A Cyclone IV FPGA in 60 nm process manufactured by Altera. The FPGA was supplied by 1.4 V and the enabling signal was switched with a frequency of 4 MHz

Fig. 12
figure 12

Emission image of two inverters of one PUF stage in neighboring LEs on 180 and 60 nm. Both LEs are clearly identifiable in the image. Note that the shown LEs on the FPGA are mirrored horizontally

6.3 Applicability of the Attack on Smaller Technologies

While in our proof-of-concept implementation a CPLD is utilized, the results are directly applicable to arbiter PUFs realized in all classes of CMOS devices, such as FPGAs and application specific integrated circuits (ASICs). However, the emission intensity is reduced by the chips with smaller technologies, due to their lower supply voltage. Moreover, the shrunken transistors might not be clearly distinguishable from each other by conducting spatial photonic emission analysis, and therefore, the PUF stages cannot be identified. The question then arises whether the same spatial photonic emission analysis of arbiter PUFs can be applied on the chips relying on smaller technologies.

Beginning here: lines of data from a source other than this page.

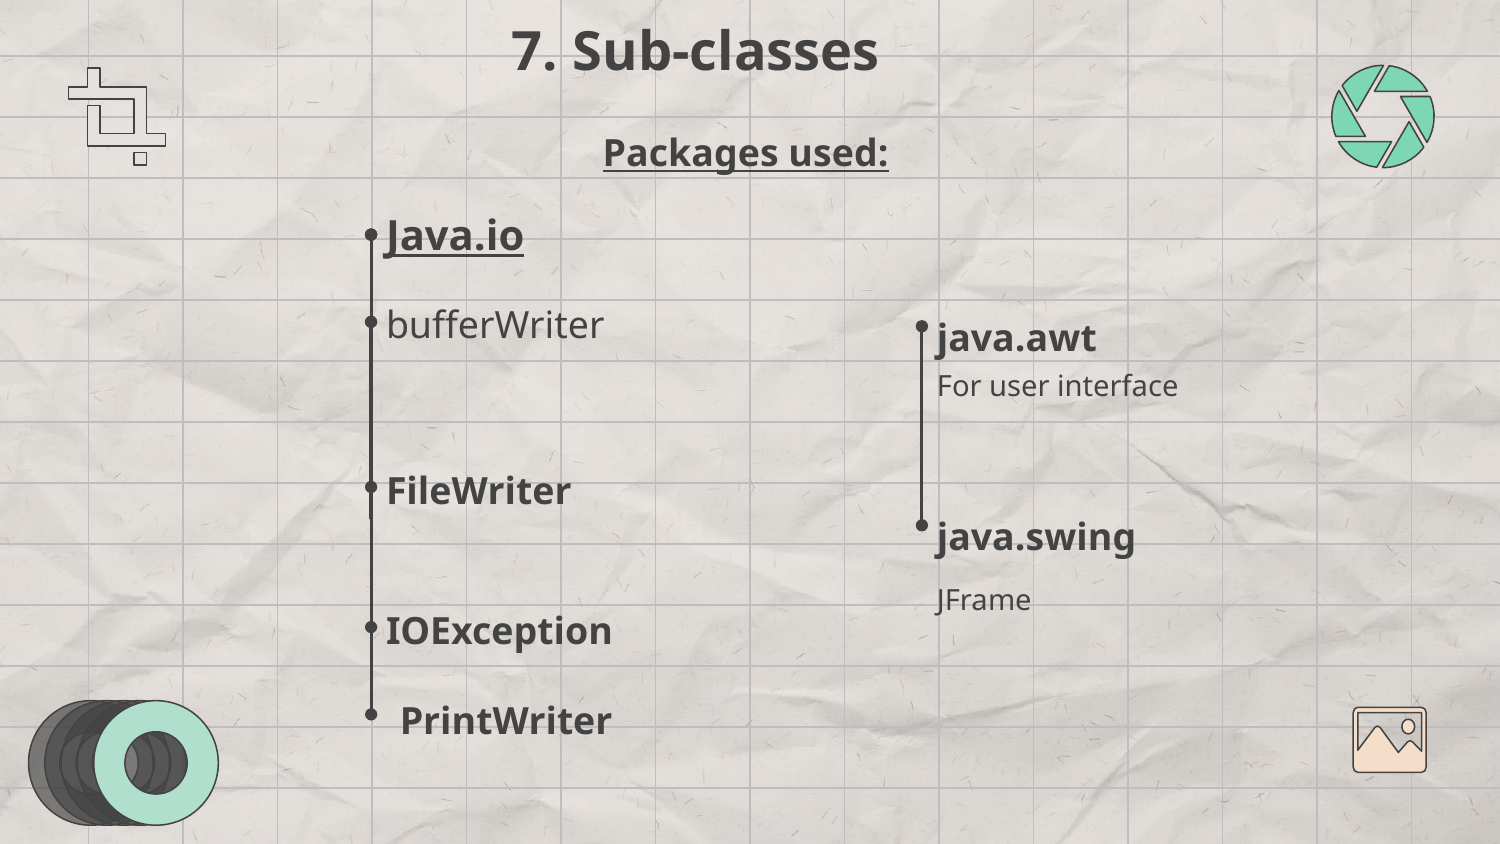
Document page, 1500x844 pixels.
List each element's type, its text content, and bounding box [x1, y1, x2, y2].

text_box FileWriter [377, 447, 741, 527]
text_box [921, 173, 1357, 269]
text_box bufferWriter [379, 282, 741, 362]
text_box java.swing [921, 477, 1357, 566]
title Packages used: [451, 114, 1041, 199]
text_box PrintWriter [384, 677, 754, 757]
text_box For user interface [926, 352, 1357, 468]
title 7. Sub-classes [401, 1, 991, 87]
text_box IOException [376, 587, 741, 667]
text_box Java.io [371, 195, 741, 275]
text_box java.awt [921, 278, 1357, 352]
text_box JFrame [921, 566, 1357, 682]
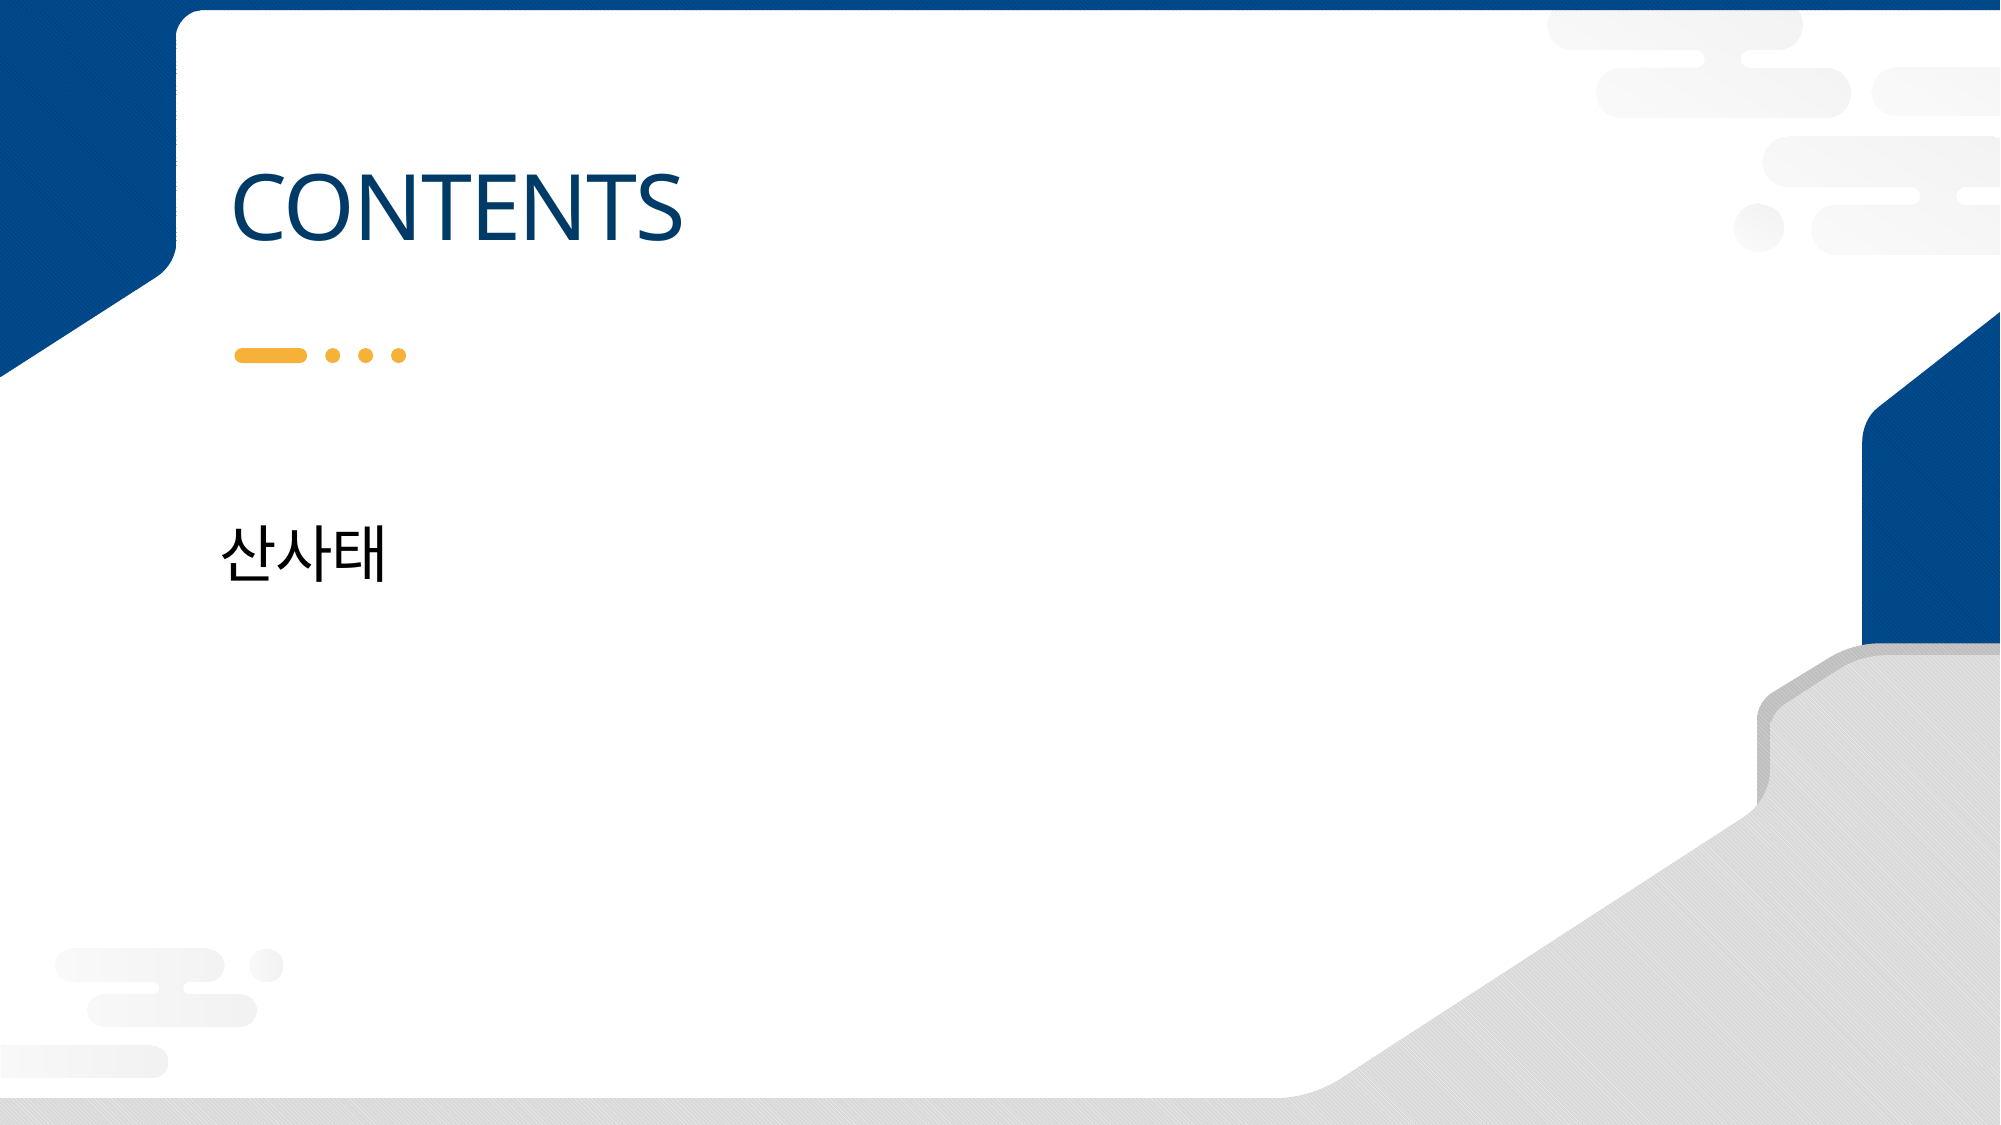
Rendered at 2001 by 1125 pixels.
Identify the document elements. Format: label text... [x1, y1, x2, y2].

text_box 산사태 [219, 514, 1592, 590]
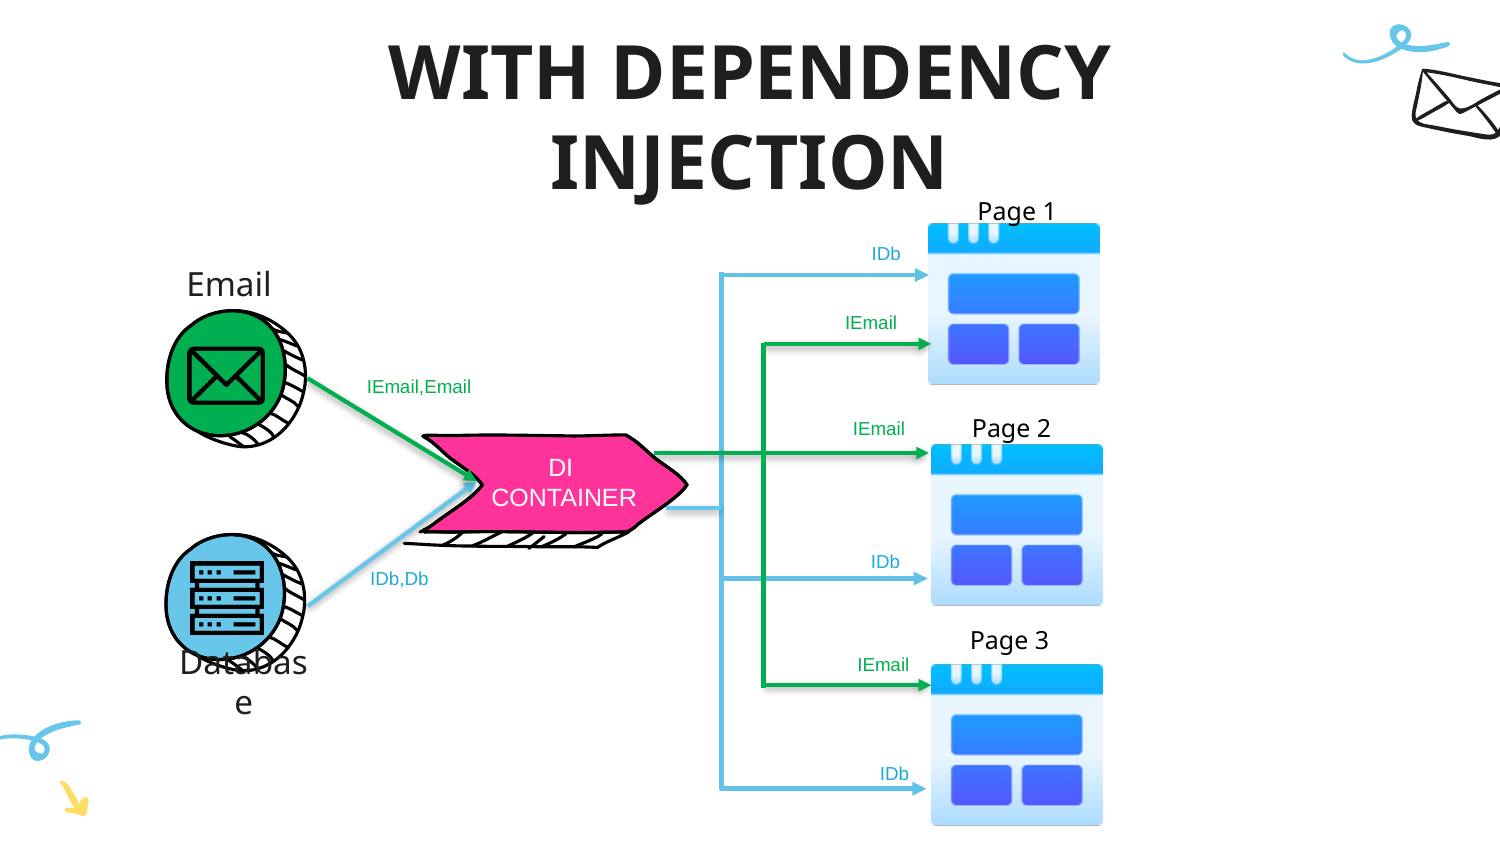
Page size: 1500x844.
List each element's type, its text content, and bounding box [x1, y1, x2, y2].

text_box IDb [856, 541, 916, 577]
picture [189, 561, 264, 635]
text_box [307, 489, 476, 607]
picture [187, 337, 265, 415]
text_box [307, 378, 476, 483]
picture [928, 252, 1101, 390]
title WITH DEPENDENCY INJECTION [268, 67, 1232, 162]
picture [931, 693, 1103, 831]
picture [928, 218, 1101, 243]
text_box Page 3 [955, 619, 1065, 657]
text_box IEmail,Email [352, 367, 487, 405]
text_box Database [159, 678, 328, 737]
text_box IEmail [838, 408, 921, 447]
text_box IDb [865, 753, 925, 787]
text_box IDb [856, 234, 916, 272]
picture [931, 438, 1103, 464]
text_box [479, 434, 688, 548]
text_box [165, 309, 306, 448]
text_box Page 2 [957, 405, 1067, 437]
picture [931, 473, 1103, 611]
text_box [164, 533, 305, 671]
text_box IEmail [842, 645, 925, 683]
text_box Page 1 [962, 188, 1072, 217]
picture [931, 659, 1103, 684]
text_box IEmail [830, 302, 913, 340]
text_box Email [145, 260, 313, 319]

To answer this question, we have utilized an Altera Cyclone IV FPGA (part number EP4CE6E22C8N) manufactured with 60 nm process [2] as a DUT, see Fig. 11. We chose the Cyclone IV, since it is similar in architecture to the MAX V. This enables us to utilize the same arbiter PUF implementation, which allows us a direct comparison. As the feature size of Cyclone IV is three times smaller than of MAX V, it is expected that the corresponding downscaled size of the LEs results in an intense decrease of the photon emission rate. A comparison of photon emission images of both ICs is shown in Fig. 12. Despite the small feature size of 60 nm adjacent LEs in the Cyclone IV are clearly resolved as well as parts of their inner structure. However, the photon emission rate of the relevant transistors is about ten times lower in Cyclone IV as compared to MAX V, which at least increase the required measurement effort tenfold. In order to estimate the necessary effort, we started with electrical measurements of the propagation delays for each challenge by connecting the electrical output of the last stage of every PUF chain directly to the TDC, see Fig. 3. Electrical measurements are not only simpler and faster but also more accurate. We achieved a timing accuracy of 0.5 ps.

Fig. 13
figure 13

Electrically measured signal delays of both arbiter PUF chains in a Cyclone IV

Figure 13 shows the propagation delays of both arbiter PUF chains for each challenge with regard to the propagation delays of reference challenge 0. As can be seen, every stage of chain 2 contributes with a delay difference of about 5–20 ps to the delay of the chain, which is resolvable by optical measurements, whereas in chain 1 only 2 of the 8 stages showed a challenge dependency, which is insufficient for our analysis. Hence, we compared the timings of many LEs of the Cyclone IV to realize a different chain 1 path that has more challenge dependent stages. The analysis of all LEs revealed that the variance of their propagation delays, except a few, is too small for this type of arbiter PUF implementation. As Fig. 13 shows, the derived response of the PUF is dominated by chain 1. Further optical measurements on such a system are pointless until a better implementation of the PUF stages on the FPGAs is found. However, our experiments proved that photon emission still can be used to assess the signal propagation and structural properties of ICs with feature size down to 60 nm and is therefore a powerful tool for a physical characterization of arbiter PUFs.

7 Conclusion

In this work, we demonstrated how photonic emission analysis from the backside of the chip can help us to physically characterize arbiter PUF. The experimental results with minimum number of measurements have shown that the arbiter PUF can be effectively characterized. The comparison between our approach and modeling techniques has shown that our methodology requires far less challenges than modeling attacks. Furthermore, our technique does not require any PUF responses. Although we carried out our experiments on the CPLD PUF implementations, the same methodology can be applied to other hardware implementations. As a result, it is revealed that the timing-based PUFs, specifically arbiter PUFs, are vulnerable to photonic emission analysis.